Action demandée A:
Résume l'avant-propos en deux phrases.
Action demandée B:
D'après l'avant-propos, pourquoi « le million de morts » peut-il être vu comme le levain d'une nouvelle nation ? Réponds en deux phrases.

Other Available Languages

Avant-propos

Here’s my week 34 foreword. Below is a scan of the final page of Sequel to Drum-Taps, the perfect image for this week (courtesy Walt Whitman Archive).
Scan de la dernière page de Roulements de tambours et Suite

Whitman décida de finir ses Roulements de tambours et Suite par ce poème sur la démobilisation des troupes. S’imaginant soldat, à nouveau, Whitman invente un narrateur qui vient « quittant ma tente pour de bon, libérant, dénouant les cordes de la tente », une image du tout dernier soldat qui range, qui plie les équipements, le matériel de guerre pour entamer la vie d’après-guerre. L’avenir de la nation et ses aléas, à ce moment, peuvent être ressentis dans la syntaxe presque chaotique du premier vers du poème: « À la terre fertile qu’ils foulèrent, je lance un appel, je chante, au nom du dernier » (plus tard Whitman supprimera les virgules dans ce vers, ajoutant un désordre syntaxique supplémentaire). Il y a double ou triple inversions, et il est fastidieux de savoir qui « appelle » — « ils » qui « ont foulé » ou « Je » qui « chante » ou le « sol » qu’ « ils foulèrent » ? Il est difficile de dénouer les inversions et de composer une phrase claire à partir de ce flou syntaxique : Je chante, je lance un appel au sol fertile qu’ils foulèrent, pour le dernier [la dernière fois? le dernier des morts?] ».

Quel que soit la signification que nous parvenons à dégager de ce début alambiqué, une chose est claire. Que nous entendions le « ils » comme celui des soldats morts de la guerre qui « fertilisent » le sol de leurs corps se décomposant, ou bien que nous entendions le « ils » comme celui des soldats vivants qui, maintenant, foulent une terre qu’ils connaissent et qui est déjà fertilisée par les cadavres de leurs camarades et de leurs ennemis, il est à présent un sol fertilisé qui constitue « la terre de chacun, la terre qui ne dit mot, témoin de la guerre et de la paix ». Le levain est un agent de fermentation qui a pour action d’augmenter le volume de la pâte, ou, plus généralement, toute sorte d’agent qui, placé dans quelque chose, déclenche son changement ou sa transformation. Le mot vient de la racine latine qui signifie « lever ou augmenter ». Le mot levain a acquis le sens figuré de : une influence ou une force invisible et puissante. Comme nous avons pu le voir tout au long des écrits de la Guerre de Sécession de Whitman, l’agent invisible qui traversait le sol de la terre meurtrie par la guerre était la mort elle-même, jouant, grâce aux forces invisibles et magiques, son rôle de composte qui, sans jamais faillir, offre une vie nouvelle, un renouveau, que ce soit dans la nourriture qui nous sustente ou dans l’air que nous respirons. « Le million de morts » constitue maintenant le levain d’une nouvelle nation, d’une nouvelle vie : le monde d’après-guerre doit ressentir, vivre la réelle résurrection des morts.

Extraits des entrées:
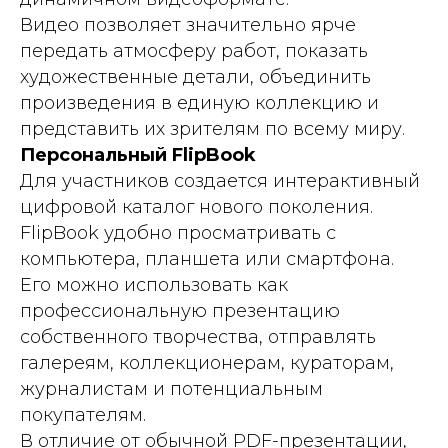
Видео позволяет значительно ярче
передать атмосферу работ, показать
художественные детали, объединить
произведения в единую коллекцию и
представить их зрителям по всему миру.
Персональный FlipBook
Для участников создается интерактивный
цифровой каталог нового поколения.
FlipBook удобно просматривать с
компьютера, планшета или смартфона.
Его можно использовать как
профессиональную презентацию
собственного творчества, отправлять
галереям, коллекционерам, кураторам,
журналистам и потенциальным
покупателям.
В отличие от обычной PDF-презентации,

Réponse A:
Whitman termine Roulements de tambours et Suite par un poème sur la démobilisation des troupes, où un narrateur soldat défait sa tente, et dont le premier vers a une syntaxe très confuse. Quel que soit le sens qu'on donne au « ils », le sol est fertilisé par les morts, qui deviennent le levain d'une nouvelle nation et d'une nouvelle vie.

Réponse B:
Le levain est un agent qui, placé dans quelque chose, en déclenche la transformation, et le mot a pris le sens figuré d'une force invisible et puissante. Dans les écrits de Whitman sur la Guerre de Sécession, la mort est cet agent invisible qui traverse le sol et joue le rôle d'un compost offrant une vie nouvelle.